И вот сидим мы на скамейке. Я с каменным лицом, сдерживая свои непривычные порывы, и преданный любовник, который свои порывы не сдерживал. Он свободно выражался в сторону своей бывшей возлюбленной. Знала б она, какие он эпитеты к ней подобрал. Настоящий поэт.
Вот только мне было не до его душевной боли.
— Пожалуйста, выпустите меня! — начал кто-то пискляво вопить. Да и еще так жалостливо. Мне аж тошно стало. Кто это такой жалкий? А! Это была я. Это все, что я сделала для своего спасения. Слишком меня выбила из колеи ситуация, которую я не могла контролировать.
Все что оставалась, это сесть и ждать. Только чего?
— Выпустите ее!
Видимо этого.
— Ваша светлость? Как выпустить? Она ж эта — преступница.
— Я сказал, выпусти. — повторил знакомый голос. Его обладатель наконец-то вышел на свет, следуя за мужчиной, который шел меня открывать.
А моим спасителем оказался мужчина, который уже спасал меня. В таверне.
Нет бы забеспокоиться такому совпадению, я почему-то заулыбалась во все 32. И так тепло на душе стало. Это, оказывается, так приятно, когда тебя спасают.
— Пойдем за мной! — сказал он мне, когда я была выпущена.
Вот тут наконец включился мой мозг:
— К… куда? — но не голос. — Я с вами никуда не пойду. Вы вообще кто?
— Меня зовут Дэймонд. Пойдем, Мари, нам нужно срочно уйти. Моих полномочий может не хватить. Ты хоть знаешь, кого пыталась ограбить? Советника императора. Пойдем живее.
Но ему и не надо было меня уговаривать. Мои ноги уже сами вели меня за привлекательным мужчиной.
Мы дошли с ним до его кареты. Он уже собирался в нее залазить, но я остановила его:
— Дэймонд, — произнести его имя вслух оказалось очень приятным действием. — Почему вы мне помогаете? — я решила узнать это до того, как мы доберемся до неизвестного пункта назначения. Мне не хотелось бы попасть впросак. Все же хоть этот мужчина и спас меня уже два раза, я не могла слепо довериться ему.

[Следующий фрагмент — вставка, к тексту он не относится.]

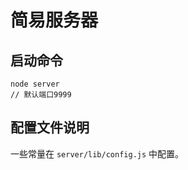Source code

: # 简易服务器

## 启动命令

    node server
    // 默认端口9999
    
## 配置文件说明
    
一些常量在 `server/lib/config.js` 中配置。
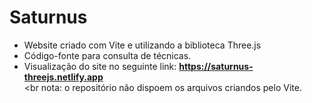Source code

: # Saturnus
- Website criado com Vite e utilizando a biblioteca Three.js<br>
- Código-fonte para consulta de técnicas.<br>
- Visualização do site no seguinte link: <strong>https://saturnus-threejs.netlify.app</strong><br>
<br
nota: o repositório não dispoem os arquivos criandos pelo Vite.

— Я обещал это твоему отцу, Мари.
4 глава
Повисла гнетущая тишина. Его слова я вполне услышала, но никак не могла понять.
— Карл? Причем тут он? — никогда в жизни не поверила б, что этот меняненавситник будет мне помогать. Да он скорее организовал бы мою поимку, чем освобождение. Хотя в целом он, наверное, уже давно забыл о моем существовании. Поэтому возникал резонный вопрос. — Зачем Карлу мне помогать? Он меня ненавидит.
— Я не знаю, кто такой Карл. Я говорю о твоем настоящем отце, об Адаме. Двадцать три года назад он…
Но его очень некультурно перебили:
— Дэймонд, что ты несешь? — от нереальности происходящего я даже перешла на ты. — Какой еще Адам? Какой настоящий отец? Меня выкинули, как мусор,
на крыльцо самого бедного дома чуть ли не во всем мире! А сейчас ты мне говоришь, что какой-то Адам просил тебя защищать меня. — всю жизнь я представляла, как отреагирую, если что-то узнаю о настоящих родителях. Сначала я была полностью уверена, что брошусь к ним в объятия. Все свое детство я заочно любила их. И ждала. Я хотела, чтоб кто-то меня также ценил, как Люсинда Филиппа. В подростковом возрасте я стала их ненавидеть. Я поняла, что меня бросили. Мне были неважны причины. Мои приемные родители не бросили ни одного ребенка, не смотря на тотальную бедность. Неужели мои родители не могли воспитать меня одну? Когда я выросла, я поняла, что уже ничего не чувствую к своим биологическим родителям. Побывав в разных ситуациях, как сложных, так и легких, я поняла, что у них могли быть веские причины бросить меня. Да и тем более одиночество стало настолько комфортным, что я и не могла представить кого-то рядом со мной. Это вводило меня в панику. Я думаю, что любые родственники вокруг меня только мешали б мне, я должна б была врать им, не говорить про себя, делать вид, что все хорошо, хоть все и плохо. Так делали все со своими родными. Так что сейчас информация о каком-то отце лишь взбесила меня. Только этого мне сейчас не хватало. Я стала слишком самостоятельной, чтоб привыкать к новопоявившемуся родственнику.
— Мари, послушай! Я должен тебе все рассказать, только не перебивай меня. Давай сядем в карету, чтоб нас никто не подслушал.
Я отрицательно покачала головой. Хоть этот мужчина и вызывал во мне симпатию, я не могла полагаться на интуицию. Больше не могла.